Where to Start?
Genealogy starts with you, and works back through your parents, grandparents, great-grandparents and so on. You cannot skip a generation. You cannot assume that someone is your ancestor simply because he or she used a particular surname or lived in a specific place or was Jewish. Let the Genealogical Proof Standard be your friend. This is especially important if your genealogical goal is to prove something, for example of you are researching whether an ancestor had Jewish origins. It is an easy mistake to see only the clues that support our preconceptions.
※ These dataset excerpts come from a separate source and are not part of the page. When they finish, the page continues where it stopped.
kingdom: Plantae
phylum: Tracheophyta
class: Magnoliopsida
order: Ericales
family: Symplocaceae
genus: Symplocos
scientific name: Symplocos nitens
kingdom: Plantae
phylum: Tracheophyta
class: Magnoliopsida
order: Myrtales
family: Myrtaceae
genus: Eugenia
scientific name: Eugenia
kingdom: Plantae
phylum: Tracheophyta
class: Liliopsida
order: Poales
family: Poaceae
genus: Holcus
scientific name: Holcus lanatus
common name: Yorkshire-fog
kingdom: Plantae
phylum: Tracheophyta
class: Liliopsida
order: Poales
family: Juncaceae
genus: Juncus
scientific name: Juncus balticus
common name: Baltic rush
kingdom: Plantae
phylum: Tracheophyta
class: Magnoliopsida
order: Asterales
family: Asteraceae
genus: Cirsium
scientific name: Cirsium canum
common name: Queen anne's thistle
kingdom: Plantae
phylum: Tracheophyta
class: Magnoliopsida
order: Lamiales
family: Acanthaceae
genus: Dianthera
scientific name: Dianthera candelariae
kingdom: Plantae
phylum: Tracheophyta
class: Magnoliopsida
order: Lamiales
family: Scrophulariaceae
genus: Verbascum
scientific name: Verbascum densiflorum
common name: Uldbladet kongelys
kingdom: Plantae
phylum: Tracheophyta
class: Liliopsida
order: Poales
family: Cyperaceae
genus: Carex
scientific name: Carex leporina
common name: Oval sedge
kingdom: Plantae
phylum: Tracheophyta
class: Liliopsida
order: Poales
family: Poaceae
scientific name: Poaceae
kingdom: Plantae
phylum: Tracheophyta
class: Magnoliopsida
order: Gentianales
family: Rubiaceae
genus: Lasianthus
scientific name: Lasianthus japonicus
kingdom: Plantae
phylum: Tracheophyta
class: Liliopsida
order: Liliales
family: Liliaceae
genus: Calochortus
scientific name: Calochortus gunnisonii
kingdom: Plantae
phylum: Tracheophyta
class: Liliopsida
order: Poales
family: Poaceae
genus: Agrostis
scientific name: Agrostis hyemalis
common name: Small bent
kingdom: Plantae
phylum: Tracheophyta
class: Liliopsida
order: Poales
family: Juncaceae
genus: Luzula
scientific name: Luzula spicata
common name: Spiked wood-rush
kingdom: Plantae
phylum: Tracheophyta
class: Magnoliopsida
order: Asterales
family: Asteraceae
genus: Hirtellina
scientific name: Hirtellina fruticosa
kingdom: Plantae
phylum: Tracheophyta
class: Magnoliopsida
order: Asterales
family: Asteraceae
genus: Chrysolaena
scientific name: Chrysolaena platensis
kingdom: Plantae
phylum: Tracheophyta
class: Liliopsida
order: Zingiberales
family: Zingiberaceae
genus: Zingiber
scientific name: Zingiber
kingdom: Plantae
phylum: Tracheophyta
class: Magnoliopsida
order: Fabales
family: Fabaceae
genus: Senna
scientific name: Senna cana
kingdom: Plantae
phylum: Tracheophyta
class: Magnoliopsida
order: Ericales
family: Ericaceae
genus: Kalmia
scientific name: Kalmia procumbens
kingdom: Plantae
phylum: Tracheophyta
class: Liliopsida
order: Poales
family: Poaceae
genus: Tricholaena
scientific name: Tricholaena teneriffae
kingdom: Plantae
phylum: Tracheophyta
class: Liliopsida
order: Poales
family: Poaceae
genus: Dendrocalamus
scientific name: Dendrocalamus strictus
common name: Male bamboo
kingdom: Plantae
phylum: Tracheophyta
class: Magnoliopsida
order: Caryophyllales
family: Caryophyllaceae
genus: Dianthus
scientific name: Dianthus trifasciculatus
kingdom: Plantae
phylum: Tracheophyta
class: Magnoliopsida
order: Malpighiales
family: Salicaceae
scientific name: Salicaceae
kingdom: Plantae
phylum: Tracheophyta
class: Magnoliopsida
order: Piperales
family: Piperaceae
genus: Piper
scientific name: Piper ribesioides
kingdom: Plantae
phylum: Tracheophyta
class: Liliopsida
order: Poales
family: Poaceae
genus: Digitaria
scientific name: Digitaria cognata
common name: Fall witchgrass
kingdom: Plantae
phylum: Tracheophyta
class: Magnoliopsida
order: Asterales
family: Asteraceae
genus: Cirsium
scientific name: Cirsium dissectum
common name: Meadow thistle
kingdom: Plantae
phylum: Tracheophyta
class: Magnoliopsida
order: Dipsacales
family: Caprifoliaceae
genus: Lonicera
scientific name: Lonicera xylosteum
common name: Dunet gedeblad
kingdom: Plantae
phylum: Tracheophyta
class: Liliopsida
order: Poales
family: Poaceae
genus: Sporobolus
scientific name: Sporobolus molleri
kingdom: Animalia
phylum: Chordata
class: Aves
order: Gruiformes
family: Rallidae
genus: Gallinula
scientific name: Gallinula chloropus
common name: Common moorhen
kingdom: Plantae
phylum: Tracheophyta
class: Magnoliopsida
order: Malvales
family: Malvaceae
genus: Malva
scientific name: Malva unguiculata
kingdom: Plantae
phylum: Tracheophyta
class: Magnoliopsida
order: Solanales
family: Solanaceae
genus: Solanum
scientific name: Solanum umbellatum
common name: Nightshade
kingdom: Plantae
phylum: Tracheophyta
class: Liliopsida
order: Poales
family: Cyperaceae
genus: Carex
The Internet is a valuable research tool. It is also full of genealogical mistakes. It is interesting to see what other people say, but with Sephardic genealogy you should always check they have an archival source and then check the source yourself.
Most people start their research in secular (national or state) archives which have now largely replaced records kept by religious communities. The principal records include births, marriages, deaths, census and naturalisation (obtaining citizenship in a new country). A good genealogy book will point you towards other possible sources of primary and secondary evidence. These include tax, property and insurance records, newspaper archives, court records, school records, medical records and numerous other sources. At the start of your research, go and interview older members of the family. Also root out old documents, family heirlooms, see if anything is written on the back of photographs of if there are any surviving old documents.
For those researchers who believe they might have Sephardic ancestry, especially those who are not Jewish and from Iberia or Latin America, I am afraid I have bad news. Probably your starting point in Sephardic genealogy is the first half of the 18th Century (1700-1750). In some cases we may need to get back even further. We need to discover whether your ancestors were New Christians of Jewish origin, and this is likely to be something they would have hidden.